In the last post, we discussed a some background and general tips on feedback, focusing on the seminal article by Jack Ende, MD. Unfortunately, despite all of the hype and hoopla surrounding feedback skills, learners still complain about not receiving enough feedback.
Problems with feedback identified in some studies include:
Too much positive skew
Low cognitive level (fails to engage learner)
So why are we failing at feedback? Perhaps the problem lies with the learner and not the teacher. In a 2009 article titled “Why Medical Educators May Be Failing at Feedback” Bing-You and Trowbridge offer an alternate view on our failure and suggestions for improvement. In their article, they highlight 3 key problems with the learners:
1. Poor ability for self reflection
2. Overpowering influence of affective reactions to feedback
3. Lack of adequately developed metacognitive capacities
Lets take a look at each of these.
Physicians are notoriously bad when it comes to self-reflection. We tend to overestimate our abilities. Just look at the difference between pilots and surgeons on the perception of the effects of sleep deprivation. Even worse, the most deficient performers may be have the least insight into their incompetence.
So what happens when these learners are faced with negative feedback? Pure emotion. The feedback becomes a personal attack. The feedback may trigger emotions such as guilt or anger. The learners unconsciously fall back on ego defenses (denial, distorting information) that prevent a fair assessment of the feedback. Knowing this, it makes sense that learners who have negative reactions to feedback find it less useful.
Learners also need strong metacognitive skills to appropriately process feedback. Metacognition is a the process of “thinking about thinking.” Reflection is a valuable metacognitive skill that students can use to critically evaluate the feedback and apply the needed changes. A lack of this skill probably accounts for some of the overconfidence displayed by learners.
So how do we overcome these barriers and get through to the learners?
We need to recognize the affective component of feedback.

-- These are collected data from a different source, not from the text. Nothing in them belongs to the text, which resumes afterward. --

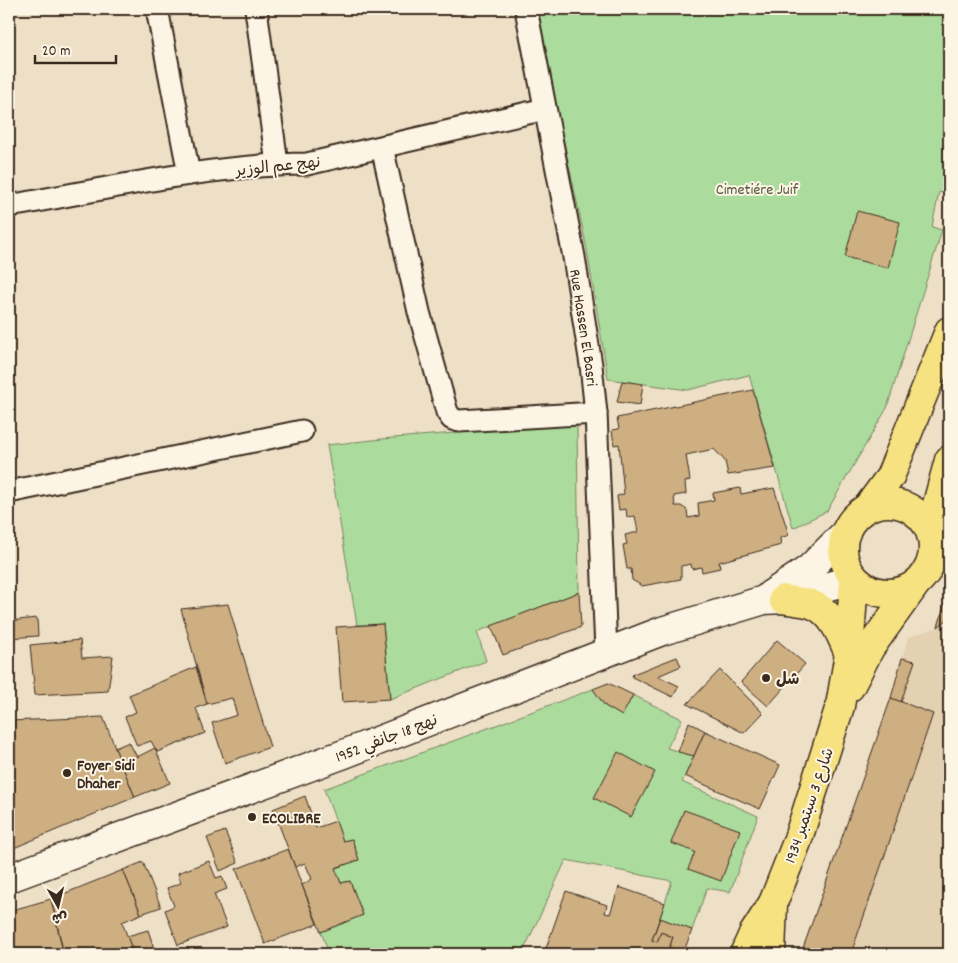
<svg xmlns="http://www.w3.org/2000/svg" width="958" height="963" font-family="Dekko,'Playpen Sans Arabic',sans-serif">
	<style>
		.built { fill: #e4d1b2 }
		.green { fill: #acdc9d; stroke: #74835e }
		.building { fill: #cdaf82; stroke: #3b2a1e }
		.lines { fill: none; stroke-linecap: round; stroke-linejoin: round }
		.street-casing { stroke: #3b2a1e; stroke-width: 25 }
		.secondary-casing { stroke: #3b2a1e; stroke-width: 31 }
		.primary-casing { stroke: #3b2a1e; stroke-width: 31 }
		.street { stroke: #fcf5e5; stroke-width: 21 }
		.secondary { stroke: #fcf5e5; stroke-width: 28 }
		.primary { stroke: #f7e281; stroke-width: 28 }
		.poi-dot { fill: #3b2a1e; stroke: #fcf5e5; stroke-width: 2 }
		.labels { text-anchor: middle; stroke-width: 4; stroke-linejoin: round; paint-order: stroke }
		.street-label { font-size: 16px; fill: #3b2a1e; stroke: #fcf5e5 }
		.park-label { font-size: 16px; fill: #57563e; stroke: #fcf5e5 }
		.poi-label { font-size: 16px; font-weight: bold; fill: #3b2a1e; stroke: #fcf5e5; text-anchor: start }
	</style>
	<rect width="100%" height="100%" fill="#eee0c7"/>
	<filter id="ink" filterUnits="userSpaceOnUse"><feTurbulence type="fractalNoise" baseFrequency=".02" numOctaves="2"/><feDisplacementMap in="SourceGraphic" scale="10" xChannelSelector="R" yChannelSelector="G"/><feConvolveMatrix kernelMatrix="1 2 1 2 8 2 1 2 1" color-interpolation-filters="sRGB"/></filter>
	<g filter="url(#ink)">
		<path class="built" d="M 949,588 L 949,954 L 801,954 L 891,698 L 908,637 L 938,627 Z"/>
		<g class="green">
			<path d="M 538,9 L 949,9 L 949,191 L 948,194 L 939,192 L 932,227 L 942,230 L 887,408 L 827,511 L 793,528 L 749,375 L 688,390 L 608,379 L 586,244 L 558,115 Z"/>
			<path d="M 577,423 L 579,592 L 477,632 L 486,661 L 390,699 L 383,624 L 357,625 L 327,445 L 382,439 Z"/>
			<path d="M 593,689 L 605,706 L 622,715 L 633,695 L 682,719 L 667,748 L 694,756 L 682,782 L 758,816 L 730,892 L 707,888 L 692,930 L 660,918 L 672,881 L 566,860 L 522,954 L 328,954 L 329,953 L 321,932 L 363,915 L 350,881 L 341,883 L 335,868 L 359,860 L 352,839 L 343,841 L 324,789 Z"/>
		</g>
		<g class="building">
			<path d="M 857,211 L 900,222 L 888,268 L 845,257 Z"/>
			<path d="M 622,381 L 643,384 L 640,405 L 617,402 Z"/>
			<path d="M 753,390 L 775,468 L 728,475 L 725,461 L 714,449 L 686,455 L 690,480 L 685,482 L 686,494 L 674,496 L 675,506 L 681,506 L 687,510 L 688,518 L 699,516 L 698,503 L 714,500 L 713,493 L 740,488 L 741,494 L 774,488 L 789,535 L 780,538 L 781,545 L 719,562 L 720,568 L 702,572 L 701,567 L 692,569 L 691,564 L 681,566 L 681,579 L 642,586 L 632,580 L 631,569 L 627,569 L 623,545 L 627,544 L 625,535 L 638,532 L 635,516 L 627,517 L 626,509 L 619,510 L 617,496 L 624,494 L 619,444 L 614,445 L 612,430 L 619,429 L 617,418 Z"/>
			<path d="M 949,588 L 949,618 L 938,627 Z"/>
			<path d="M 579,592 L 581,627 L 503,655 L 491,626 Z"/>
			<path d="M 228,604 L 270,747 L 225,763 L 212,723 L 237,715 L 232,698 L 207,704 L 181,609 Z"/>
			<path d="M 37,618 L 38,636 L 9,638 L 9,621 Z"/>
			<path d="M 383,624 L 390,699 L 342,702 L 336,627 Z"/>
			<path d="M 80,640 L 82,658 L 113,656 L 108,691 L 35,695 L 30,645 Z"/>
			<path d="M 777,640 L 805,664 L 768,706 L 741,682 Z"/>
			<path d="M 677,657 L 681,666 L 658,676 L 679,686 L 673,697 L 632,677 L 633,674 Z"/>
			<path d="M 902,658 L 915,661 L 901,702 L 891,698 Z"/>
			<path d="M 196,667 L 207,704 L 196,708 L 205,733 L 157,752 L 151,741 L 137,746 L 125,717 L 136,712 L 129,695 Z"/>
			<path d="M 720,670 L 763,713 L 744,733 L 687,704 Z"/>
			<path d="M 608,683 L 633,695 L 622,716 L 605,706 L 593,689 Z"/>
			<path d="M 891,698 L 933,714 L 851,954 L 801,954 Z"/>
			<path d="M 103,717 L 135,797 L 9,850 L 9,721 Z"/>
			<path d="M 689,722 L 705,731 L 694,756 L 678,752 Z"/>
			<path d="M 705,731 L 780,765 L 760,809 L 685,776 Z"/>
			<path d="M 129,742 L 137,757 L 155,748 L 170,783 L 135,797 L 115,748 Z"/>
			<path d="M 618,752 L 655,772 L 631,817 L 594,798 Z"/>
			<path d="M 305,796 L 316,828 L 336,821 L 343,841 L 352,839 L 359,860 L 335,868 L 341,883 L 350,881 L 363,915 L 321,932 L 302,885 L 312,879 L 305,863 L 295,867 L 273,809 Z"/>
			<path d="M 684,810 L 740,830 L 721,881 L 688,869 L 695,852 L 671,843 Z"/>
			<path d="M 225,831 L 238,863 L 220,871 L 207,838 Z"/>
			<path d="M 288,849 L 317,924 L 265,944 L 236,869 Z"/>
			<path d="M 209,861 L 216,878 L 222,876 L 227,889 L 214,894 L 227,927 L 178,945 L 165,910 L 174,906 L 167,888 L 181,883 L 178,873 Z"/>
			<path d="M 143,862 L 161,907 L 141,914 L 123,870 Z"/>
			<path d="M 123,870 L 141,914 L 122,922 L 134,954 L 64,954 L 51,899 Z"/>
			<path d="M 619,887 L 665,903 L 652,940 L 657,942 L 661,932 L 673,937 L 669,949 L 672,951 L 670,954 L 544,954 L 566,891 L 607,905 L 605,913 L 610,914 Z"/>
			<path d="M 51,899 L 63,952 L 47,954 L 9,954 L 9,911 Z"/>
			<path d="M 660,918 L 692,930 L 683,954 L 670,954 L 672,951 L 669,949 L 673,937 L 661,932 L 657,942 L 652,940 Z"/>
			<path d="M 148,930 L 156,954 L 134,954 L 127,936 Z"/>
		</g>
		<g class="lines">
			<g class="street-casing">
				<g id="street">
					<path d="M 157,9 L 189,174"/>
					<path d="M 256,9 L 277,164"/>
					<path id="s1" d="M 526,9 L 574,257 L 591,365 L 596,413 L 606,651"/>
					<path d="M 382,147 L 419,312 L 447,412 L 452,419 L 459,421 L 596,413"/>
					<path d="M 9,206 C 107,189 207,165 307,164 L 545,109"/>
					<path d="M 9,492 L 302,431"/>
				</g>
			</g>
			<g class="secondary-casing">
				<g id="secondary">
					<path d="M 770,595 L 809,569 L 846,532"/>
					<path d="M 9,878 L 344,754 L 662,631 L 764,600 L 783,599 L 854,579"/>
				</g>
			</g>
			<g class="primary-casing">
				<g id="primary">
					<circle cx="888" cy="548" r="45"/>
					<path d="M 867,508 L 890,477 L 949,331"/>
					<path d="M 930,530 L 949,460"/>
					<path d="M 783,599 C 792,601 802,601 811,604 C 832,611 841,635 849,654"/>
					<path d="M 850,687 L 870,648 L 915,585"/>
					<path d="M 744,954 L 753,934 L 773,903 L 797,842 L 840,706 L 849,654 L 854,579"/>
					<path d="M 771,954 L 773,903"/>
				</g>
			</g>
			<use href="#street" class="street"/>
			<use href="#secondary" class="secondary"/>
			<use href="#primary" class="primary"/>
		</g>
	</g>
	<g class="poi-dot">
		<circle cx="766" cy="678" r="5"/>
		<circle cx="67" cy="773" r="5"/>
		<circle cx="252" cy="817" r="5"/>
	</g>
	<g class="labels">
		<g class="street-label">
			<text transform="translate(278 165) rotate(-6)" y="6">نهج عم الوزير</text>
			<text dy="6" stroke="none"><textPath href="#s1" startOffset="324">Rue Hassen El Basri</textPath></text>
			<text transform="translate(386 737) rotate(-21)" y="6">نهج 18 جانفي 1952</text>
			<text transform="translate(808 805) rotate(-71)" y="6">شارع 3 سبتمبر 1934</text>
		</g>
		<g class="park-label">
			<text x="757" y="194">Cimetiére Juif</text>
		</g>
		<g class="poi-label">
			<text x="776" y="684">شل</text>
			<text x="77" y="770">Foyer Sidi<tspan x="77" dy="18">Dhaher</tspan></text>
			<text x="262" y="823">ECOLIBRE</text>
		</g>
	</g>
	<rect width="958" height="963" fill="none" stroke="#fcf5e5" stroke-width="30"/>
	<rect x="15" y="15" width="928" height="933" fill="none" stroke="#3b2a1e" stroke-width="2" filter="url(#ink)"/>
	<g transform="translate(58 906) rotate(172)" stroke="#fcf5e5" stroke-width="4" paint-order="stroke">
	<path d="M0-4L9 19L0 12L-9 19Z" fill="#3b2a1e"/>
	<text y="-8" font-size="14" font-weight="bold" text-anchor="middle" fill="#3b2a1e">ش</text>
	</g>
	<path d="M35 55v8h81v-8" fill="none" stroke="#3b2a1e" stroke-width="2.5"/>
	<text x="42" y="55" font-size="15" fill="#3b2a1e" stroke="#fcf5e5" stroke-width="4" paint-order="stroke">20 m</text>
</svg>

Knowing that negative feedback will likely invoke some degree of ego-defense, we can use guided reflection to help our students process the information at a metacognitive level. Using follow-up activities to reinforce the positive changes may also help overcome the negative emotions.
There is a growing body of literature about how to teach metacognition. In emergency medicine, we constantly practice procedures. Why not teach metacognition early? Practice with the metacognitive skills students will increase their self awareness and, hopefully, their self-assessment skills.
We need to take another look at feedback. Efforts to improve feedback need to take these learner factors into account. We owe it to our learners and our patients.